PT has asked for the wisdom of the Perl Monks concerning the following question:

Hello Perl Monks.

I need to filter a potentially huge xml file. The simplified structure looks like this:

<doc> <text> <p> text1 p1 </p> ... </text> <text> <p> text2 p1 </p> </text> ... </doc>

I need to get the text content of each <text> node, call a binary that processes the text and evaluates whether the current <text> node is to be removed.

My idea is to hold a single <text> node in a memory, evaluate its text content and either print it immediately or forget it and process the next <text> node.

I would like to use LibXML::Reader, but I found no way to incrementally output the XML as it goes through the nodes. I know XML::Twig can flush, but I have encountered SEGFAULT in the past while processing ~GB XML documents through it, which I was not able to debug. So I'd rather stay on the safe side with LibXML. Any idas how to tackle this problem?

Thanks a bunch!

Replies are listed 'Best First'.
Re: Filtering large XML files
by choroba (Cardinal) on Feb 23, 2015 at 10:37 UTC
    To "extract" a node in XML::LibXML::Reader, use copyCurrentNode:
    if ('text' eq $r->name and XML_READER_ELEMENT == $r->nodeType) { print $r->copyCurrentNode(1); }
    لսႽ† ᥲᥒ⚪⟊Ⴙᘓᖇ Ꮅᘓᖇ⎱ Ⴙᥲ𝇋ƙᘓᖇ

      Thanks, this might work. Do you have any idea how to go about the <doc> node? I cannot simply use copyCurrentNode on that one. When I do this:

      if ('doc' eq $r->name and XML_READER_ELEMENT == $r->nodeType) { print $r->copyCurrentNode(0)->toString; }

      I get:

      <doc attr1=".." attr2=".."/>

      (an empty, self-closed <doc/>).

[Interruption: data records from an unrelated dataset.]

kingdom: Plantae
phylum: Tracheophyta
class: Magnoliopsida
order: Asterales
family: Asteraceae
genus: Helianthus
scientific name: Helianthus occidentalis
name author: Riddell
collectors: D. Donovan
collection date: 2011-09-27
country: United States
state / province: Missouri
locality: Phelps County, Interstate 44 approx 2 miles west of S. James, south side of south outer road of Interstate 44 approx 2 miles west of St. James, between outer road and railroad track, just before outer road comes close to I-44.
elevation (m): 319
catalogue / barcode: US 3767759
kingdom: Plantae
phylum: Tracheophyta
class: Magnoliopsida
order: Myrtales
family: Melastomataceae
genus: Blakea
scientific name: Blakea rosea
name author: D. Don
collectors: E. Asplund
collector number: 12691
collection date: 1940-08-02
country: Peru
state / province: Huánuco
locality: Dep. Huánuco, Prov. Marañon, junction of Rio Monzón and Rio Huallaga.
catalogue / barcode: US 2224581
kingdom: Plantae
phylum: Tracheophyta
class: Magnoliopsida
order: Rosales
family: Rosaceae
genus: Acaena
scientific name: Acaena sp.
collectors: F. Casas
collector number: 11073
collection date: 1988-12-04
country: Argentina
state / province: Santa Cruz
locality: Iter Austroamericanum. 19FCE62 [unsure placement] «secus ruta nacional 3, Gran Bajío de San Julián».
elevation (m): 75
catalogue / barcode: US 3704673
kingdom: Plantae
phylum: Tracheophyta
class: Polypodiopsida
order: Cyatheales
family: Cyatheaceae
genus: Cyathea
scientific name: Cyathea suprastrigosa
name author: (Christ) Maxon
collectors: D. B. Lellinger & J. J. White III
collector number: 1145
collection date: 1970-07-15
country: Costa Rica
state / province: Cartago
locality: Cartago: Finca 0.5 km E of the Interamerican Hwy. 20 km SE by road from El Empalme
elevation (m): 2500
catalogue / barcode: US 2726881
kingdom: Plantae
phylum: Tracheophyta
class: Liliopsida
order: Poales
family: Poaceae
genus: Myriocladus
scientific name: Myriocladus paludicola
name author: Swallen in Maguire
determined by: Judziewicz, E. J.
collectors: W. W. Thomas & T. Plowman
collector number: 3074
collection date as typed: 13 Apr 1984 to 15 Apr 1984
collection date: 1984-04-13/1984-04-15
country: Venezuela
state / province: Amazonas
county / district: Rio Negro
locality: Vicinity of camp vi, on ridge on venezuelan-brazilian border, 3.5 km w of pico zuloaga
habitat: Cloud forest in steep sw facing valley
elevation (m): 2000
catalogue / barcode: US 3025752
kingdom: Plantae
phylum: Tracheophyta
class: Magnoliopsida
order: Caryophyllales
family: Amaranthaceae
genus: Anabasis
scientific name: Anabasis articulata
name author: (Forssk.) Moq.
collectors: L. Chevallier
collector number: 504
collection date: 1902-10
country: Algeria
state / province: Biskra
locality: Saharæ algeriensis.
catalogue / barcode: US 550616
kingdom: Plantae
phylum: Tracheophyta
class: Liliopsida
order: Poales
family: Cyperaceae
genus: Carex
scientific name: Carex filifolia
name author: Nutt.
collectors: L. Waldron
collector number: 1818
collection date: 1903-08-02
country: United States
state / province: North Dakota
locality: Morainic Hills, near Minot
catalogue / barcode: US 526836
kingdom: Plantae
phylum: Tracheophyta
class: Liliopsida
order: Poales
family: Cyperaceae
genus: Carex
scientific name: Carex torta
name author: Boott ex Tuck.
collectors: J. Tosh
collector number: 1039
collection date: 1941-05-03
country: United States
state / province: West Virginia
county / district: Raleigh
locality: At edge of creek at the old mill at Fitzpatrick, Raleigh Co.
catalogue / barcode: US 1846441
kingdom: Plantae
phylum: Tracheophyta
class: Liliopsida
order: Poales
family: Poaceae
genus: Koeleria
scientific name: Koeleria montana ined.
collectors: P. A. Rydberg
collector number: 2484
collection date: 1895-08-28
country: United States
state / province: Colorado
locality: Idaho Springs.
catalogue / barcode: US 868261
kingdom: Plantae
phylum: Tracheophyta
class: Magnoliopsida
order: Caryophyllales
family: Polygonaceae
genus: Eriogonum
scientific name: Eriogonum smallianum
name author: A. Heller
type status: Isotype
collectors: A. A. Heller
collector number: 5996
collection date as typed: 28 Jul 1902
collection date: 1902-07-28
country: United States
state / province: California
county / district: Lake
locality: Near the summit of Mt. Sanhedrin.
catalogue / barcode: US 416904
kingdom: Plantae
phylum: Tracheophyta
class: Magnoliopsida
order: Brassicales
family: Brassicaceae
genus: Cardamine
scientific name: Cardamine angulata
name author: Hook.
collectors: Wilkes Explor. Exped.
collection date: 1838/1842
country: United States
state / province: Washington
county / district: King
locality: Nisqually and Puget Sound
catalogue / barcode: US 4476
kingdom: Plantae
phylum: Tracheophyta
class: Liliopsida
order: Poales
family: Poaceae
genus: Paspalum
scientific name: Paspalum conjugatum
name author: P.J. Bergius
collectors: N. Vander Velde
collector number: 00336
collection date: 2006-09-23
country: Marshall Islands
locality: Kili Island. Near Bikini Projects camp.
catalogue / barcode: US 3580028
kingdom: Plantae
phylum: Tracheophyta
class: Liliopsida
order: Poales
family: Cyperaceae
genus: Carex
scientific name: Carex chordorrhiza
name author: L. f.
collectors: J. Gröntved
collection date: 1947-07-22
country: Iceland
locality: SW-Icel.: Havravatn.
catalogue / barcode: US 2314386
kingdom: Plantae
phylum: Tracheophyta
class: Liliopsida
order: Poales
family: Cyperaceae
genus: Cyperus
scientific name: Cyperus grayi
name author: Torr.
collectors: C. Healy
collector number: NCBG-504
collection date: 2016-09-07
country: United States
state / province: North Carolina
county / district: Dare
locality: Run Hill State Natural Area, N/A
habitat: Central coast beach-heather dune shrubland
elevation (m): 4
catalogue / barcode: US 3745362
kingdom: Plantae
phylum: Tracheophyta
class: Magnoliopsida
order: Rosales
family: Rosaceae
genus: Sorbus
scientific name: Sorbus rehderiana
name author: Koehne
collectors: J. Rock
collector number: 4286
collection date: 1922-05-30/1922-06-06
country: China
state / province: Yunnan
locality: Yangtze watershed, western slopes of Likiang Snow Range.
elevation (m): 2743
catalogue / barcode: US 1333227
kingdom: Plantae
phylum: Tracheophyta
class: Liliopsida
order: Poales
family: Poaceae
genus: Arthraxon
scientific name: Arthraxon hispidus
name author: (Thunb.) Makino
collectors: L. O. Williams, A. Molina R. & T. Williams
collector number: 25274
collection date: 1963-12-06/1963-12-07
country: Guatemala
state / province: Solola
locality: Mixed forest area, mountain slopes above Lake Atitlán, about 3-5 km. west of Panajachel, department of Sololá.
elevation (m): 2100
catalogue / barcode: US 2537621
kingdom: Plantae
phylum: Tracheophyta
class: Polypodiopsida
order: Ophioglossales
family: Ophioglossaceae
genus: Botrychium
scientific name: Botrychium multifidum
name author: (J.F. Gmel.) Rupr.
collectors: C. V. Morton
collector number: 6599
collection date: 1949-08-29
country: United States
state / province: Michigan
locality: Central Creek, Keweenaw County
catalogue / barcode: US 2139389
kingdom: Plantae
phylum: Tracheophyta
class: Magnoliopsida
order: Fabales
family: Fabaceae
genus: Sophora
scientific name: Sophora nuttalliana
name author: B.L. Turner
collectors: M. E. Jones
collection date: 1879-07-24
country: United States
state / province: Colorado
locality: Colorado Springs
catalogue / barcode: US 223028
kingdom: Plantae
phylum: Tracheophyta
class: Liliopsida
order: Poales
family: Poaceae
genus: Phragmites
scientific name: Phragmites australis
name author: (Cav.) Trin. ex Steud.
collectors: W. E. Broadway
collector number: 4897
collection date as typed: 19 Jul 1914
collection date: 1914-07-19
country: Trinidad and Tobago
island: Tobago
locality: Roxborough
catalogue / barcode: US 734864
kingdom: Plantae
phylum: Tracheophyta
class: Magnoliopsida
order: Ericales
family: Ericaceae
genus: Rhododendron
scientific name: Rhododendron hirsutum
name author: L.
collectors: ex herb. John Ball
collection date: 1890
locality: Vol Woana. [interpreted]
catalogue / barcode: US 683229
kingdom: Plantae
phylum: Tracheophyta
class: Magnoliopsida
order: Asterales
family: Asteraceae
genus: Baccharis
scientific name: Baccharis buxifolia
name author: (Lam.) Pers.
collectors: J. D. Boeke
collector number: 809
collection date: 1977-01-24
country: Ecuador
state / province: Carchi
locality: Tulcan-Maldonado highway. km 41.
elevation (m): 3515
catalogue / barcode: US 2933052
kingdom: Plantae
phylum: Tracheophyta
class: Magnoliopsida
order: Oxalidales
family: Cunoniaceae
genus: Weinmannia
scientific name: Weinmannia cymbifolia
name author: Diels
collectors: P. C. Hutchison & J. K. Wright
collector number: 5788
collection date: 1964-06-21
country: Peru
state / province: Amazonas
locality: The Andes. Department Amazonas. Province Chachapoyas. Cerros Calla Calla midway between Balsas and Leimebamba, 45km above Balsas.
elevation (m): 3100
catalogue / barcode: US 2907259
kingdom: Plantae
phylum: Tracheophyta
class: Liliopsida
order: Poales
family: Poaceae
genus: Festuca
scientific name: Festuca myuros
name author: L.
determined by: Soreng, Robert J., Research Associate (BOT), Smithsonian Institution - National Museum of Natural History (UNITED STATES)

Is there a clean way to correctly output it as just an opening XML_READER_ELEMENT?

Re: Filtering large XML files
by Discipulus (Canon) on Feb 23, 2015 at 11:10 UTC
    You had a segfault with something easy as the folliwing code?
    This just print the text inside text tags. Note that the flush will print his output and clear it while purge only clear it.
    use XML::Twig; my $t= XML::Twig->new(pretty_print => 'indented', twig_handlers => { 'text'=>sub{ print $_[1]->text; $_[0]->purge; # or: # my $useful = $_[1]->text; # my $ret_val = some_sub_that_p +rocess_it_further($useful); # $_[0]->purge; }, } );

    HtH
    L*
    There are no rules, there are no thumbs..
    Reinvent the wheel, then learn The Wheel; may be one day you reinvent one of THE WHEELS.
      I don't remember exactly, but it was nothing much more fancy. I might try Twig again if LibXML does not work to my needs. Thanks!
Re: Filtering large XML files
by Yary (Pilgrim) on Feb 23, 2015 at 13:24 UTC
    Looking over XML::LibXML::Reader, and having worked with XML::LibXML recently, I see a mismatch between what you want and its design. Reader is great for reading XML nodes incrementally but LibXML likes dealing with complete nodes & documents; I can't think of an easy fool-proof way to make it write chunks of a partial document, which is what you'll be doing. (Another monk might yet figure it out!)

    As an alternative, SAX is good for stream-processing XML. It doesn't load an entire document in memory thus is good for incremental work (and not so good for document processing where you want random access), and it's filter-centered design is meant for precisely what you're doing.

    Look for XML::SAX. I only briefly looked at it for a project recently; might be helpful for you. It's a different way of thinking than LibXML for sure!

    EDIT I hadn't seen XML::Twig before, the perl-ish way of handling XML, and in theory "as good as SAX"- good to learn something new! Seems good to use that if possible, and if it still segfaults try contacting the author who is always wanting more tests, see "Test Coverage" on its page.

      XML::LibXML::Reader is kind of a SAX for XML::LibXML. It allows you to process the XML stream, but you can ask it any time to parse the current node and return its corresponding XML::LibXML object.
      لսႽ† ᥲᥒ⚪⟊Ⴙᘓᖇ Ꮅᘓᖇ⎱ Ⴙᥲ𝇋ƙᘓᖇ
      Thanks Yary for suggesting XML::SAX! I'll look into it. Currently I'm testing XML::Twig. Seems to be working OK so far. Good luck with your projects!